Affordable housing and homelessness are top issues in Salt Lake City’s ranked-choice mayoral race

 

SALT LAKE CITY (AP) — Erin Mendenhall is seeking reelection as mayor of Utah’s capital Tuesday in a ranked-choice contest that includes a challenge by former Mayor Rocky Anderson.

The third left-leaning choice for mayor is Michael Valentine, an activist and business owner. Though the position is officially nonpartisan, the city is largely Democratic in a mostly Republican state.

Three of the mayoral candidates had a debate Oct. 24 that touched on several of the main issues: conserving water, fighting climate change, reducing crime and addressing homelessness.
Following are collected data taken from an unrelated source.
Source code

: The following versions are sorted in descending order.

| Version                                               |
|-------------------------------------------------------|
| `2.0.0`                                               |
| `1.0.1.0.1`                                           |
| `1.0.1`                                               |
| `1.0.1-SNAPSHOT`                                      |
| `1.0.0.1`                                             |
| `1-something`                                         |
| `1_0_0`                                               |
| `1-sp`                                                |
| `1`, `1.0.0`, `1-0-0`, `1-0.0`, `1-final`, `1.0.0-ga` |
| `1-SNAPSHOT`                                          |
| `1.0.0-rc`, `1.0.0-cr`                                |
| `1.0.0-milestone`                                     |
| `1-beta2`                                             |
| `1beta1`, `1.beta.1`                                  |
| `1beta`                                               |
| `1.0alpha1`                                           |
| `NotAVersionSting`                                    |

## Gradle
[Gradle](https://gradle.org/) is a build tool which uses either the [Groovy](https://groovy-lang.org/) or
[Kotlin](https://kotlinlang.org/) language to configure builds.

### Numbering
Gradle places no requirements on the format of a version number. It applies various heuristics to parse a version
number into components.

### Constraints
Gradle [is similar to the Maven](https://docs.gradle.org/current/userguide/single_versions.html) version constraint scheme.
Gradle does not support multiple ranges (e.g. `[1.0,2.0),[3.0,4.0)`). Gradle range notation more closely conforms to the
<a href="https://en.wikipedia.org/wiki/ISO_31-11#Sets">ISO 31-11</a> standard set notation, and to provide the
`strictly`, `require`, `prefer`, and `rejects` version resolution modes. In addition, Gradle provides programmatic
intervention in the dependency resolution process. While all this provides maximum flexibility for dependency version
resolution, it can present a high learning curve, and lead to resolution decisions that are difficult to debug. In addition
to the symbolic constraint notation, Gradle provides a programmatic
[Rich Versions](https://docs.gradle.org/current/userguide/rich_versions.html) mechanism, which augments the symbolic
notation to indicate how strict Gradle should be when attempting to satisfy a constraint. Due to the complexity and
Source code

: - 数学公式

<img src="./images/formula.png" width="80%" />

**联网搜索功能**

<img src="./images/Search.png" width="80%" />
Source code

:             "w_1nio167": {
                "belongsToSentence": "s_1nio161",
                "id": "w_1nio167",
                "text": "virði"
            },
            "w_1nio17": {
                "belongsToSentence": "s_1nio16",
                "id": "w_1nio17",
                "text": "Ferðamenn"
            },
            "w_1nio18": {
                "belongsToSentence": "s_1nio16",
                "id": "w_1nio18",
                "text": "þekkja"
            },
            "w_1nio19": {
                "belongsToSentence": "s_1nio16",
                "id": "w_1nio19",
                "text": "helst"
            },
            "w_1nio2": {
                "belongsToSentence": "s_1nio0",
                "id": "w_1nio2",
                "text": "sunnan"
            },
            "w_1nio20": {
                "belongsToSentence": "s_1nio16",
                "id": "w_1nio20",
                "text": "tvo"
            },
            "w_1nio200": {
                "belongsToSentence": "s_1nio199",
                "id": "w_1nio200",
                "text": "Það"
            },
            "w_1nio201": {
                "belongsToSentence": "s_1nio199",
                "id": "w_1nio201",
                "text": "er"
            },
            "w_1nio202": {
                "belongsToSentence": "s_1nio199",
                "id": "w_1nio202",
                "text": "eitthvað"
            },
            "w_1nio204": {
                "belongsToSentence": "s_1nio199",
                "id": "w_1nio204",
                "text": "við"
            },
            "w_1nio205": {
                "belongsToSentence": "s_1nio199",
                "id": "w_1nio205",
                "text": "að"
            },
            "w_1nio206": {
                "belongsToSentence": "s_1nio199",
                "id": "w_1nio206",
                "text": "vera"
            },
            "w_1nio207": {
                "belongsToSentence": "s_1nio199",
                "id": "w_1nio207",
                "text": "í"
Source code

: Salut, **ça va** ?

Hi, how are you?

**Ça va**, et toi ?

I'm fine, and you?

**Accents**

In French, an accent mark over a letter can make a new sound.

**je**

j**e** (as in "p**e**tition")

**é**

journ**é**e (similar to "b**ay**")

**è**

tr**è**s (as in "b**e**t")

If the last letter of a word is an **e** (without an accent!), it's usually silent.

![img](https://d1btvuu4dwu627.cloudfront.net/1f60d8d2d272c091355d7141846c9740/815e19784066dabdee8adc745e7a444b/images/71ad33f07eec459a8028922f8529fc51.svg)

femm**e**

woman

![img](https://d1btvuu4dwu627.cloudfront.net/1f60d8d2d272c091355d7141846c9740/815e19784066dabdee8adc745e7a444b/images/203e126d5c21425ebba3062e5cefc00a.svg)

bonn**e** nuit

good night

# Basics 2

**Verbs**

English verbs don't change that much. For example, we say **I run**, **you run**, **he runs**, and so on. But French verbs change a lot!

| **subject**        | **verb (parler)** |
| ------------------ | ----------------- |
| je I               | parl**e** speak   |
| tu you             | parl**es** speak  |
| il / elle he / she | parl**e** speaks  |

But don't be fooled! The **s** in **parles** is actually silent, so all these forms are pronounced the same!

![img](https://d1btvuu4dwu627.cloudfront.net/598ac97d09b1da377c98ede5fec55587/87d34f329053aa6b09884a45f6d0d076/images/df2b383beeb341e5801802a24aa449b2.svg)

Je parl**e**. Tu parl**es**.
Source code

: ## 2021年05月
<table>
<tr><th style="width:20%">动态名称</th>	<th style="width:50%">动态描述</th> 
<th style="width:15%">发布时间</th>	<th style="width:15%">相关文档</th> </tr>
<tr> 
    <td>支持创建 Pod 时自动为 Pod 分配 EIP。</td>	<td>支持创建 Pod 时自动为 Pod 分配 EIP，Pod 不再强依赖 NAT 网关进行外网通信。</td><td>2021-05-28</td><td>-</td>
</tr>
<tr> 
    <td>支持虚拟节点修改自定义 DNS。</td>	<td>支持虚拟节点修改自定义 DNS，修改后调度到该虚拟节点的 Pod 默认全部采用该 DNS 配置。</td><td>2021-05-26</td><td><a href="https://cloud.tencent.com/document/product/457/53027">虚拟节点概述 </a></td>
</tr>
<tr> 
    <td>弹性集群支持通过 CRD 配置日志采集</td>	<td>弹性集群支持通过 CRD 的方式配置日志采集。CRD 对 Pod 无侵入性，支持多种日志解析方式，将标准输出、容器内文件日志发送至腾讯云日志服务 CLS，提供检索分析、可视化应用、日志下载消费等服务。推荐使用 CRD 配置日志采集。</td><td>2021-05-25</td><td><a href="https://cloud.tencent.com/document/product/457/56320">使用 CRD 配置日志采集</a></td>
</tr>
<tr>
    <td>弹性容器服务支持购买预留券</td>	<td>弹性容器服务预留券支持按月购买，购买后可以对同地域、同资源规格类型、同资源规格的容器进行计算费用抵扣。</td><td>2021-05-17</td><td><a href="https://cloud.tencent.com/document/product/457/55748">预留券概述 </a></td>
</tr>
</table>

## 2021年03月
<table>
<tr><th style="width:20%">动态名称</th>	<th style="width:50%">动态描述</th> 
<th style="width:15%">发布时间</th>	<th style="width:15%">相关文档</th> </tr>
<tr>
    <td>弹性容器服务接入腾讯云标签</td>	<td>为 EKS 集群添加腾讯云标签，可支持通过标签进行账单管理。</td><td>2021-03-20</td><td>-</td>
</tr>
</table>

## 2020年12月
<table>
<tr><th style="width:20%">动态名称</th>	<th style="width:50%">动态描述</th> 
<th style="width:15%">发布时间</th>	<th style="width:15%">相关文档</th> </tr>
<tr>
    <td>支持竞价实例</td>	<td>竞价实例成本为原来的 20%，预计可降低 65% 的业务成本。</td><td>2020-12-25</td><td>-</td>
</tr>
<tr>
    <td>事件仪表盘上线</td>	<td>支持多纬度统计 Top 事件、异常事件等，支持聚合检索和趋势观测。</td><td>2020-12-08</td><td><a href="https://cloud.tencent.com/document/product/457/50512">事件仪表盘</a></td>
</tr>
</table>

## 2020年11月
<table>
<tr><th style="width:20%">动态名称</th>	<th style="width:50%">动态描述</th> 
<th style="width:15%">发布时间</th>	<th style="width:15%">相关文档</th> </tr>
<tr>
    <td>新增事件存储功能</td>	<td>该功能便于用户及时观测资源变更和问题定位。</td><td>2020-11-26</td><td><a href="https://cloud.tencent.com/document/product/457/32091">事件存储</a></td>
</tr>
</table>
Anderson, who served two terms from 2000-2008, has criticized Mendenhall for not doing enough to alleviate the rising cost of housing.

“We have got to provide a safe community and we’ve got to deal effectively with the homelessness crisis and the affordability crisis we have,” Anderson said in the debate, which was sponsored by KSL, the Hinckley Institute of Politics and Better Utah.

He proposed mixed income housing built by the city to help solve the problem rather than Mendenhall’s approach, which involves working more closely with developers.

Mendenhall defended her approach as one that is showing results.

“Salt Lake City is building more affordable housing than every mayoral administration combined by a lot — 413% increase in our investment in the creation of affordable housing units. Yes 4,000 of them,” Mendenhall said.

However the affordable housing being built has been for those with incomes far higher than most service industry workers make, Valentine pointed out.

He accused Mendenhall of being “in the pockets of developers and corporations.”

“The rate of conspiracies coming out of his mouth is insane,” retorted Mendenhall.

It is the first Salt Lake City mayor’s race since the capital, along with a number of Utah cities instituted ranked-choice voting in 2021. The system will allow voters to rank the three candidates, regardless of party.

If no candidate claims a majority, the candidate who finishes third will be eliminated and voters’ second- and third-choice picks will determine the winner.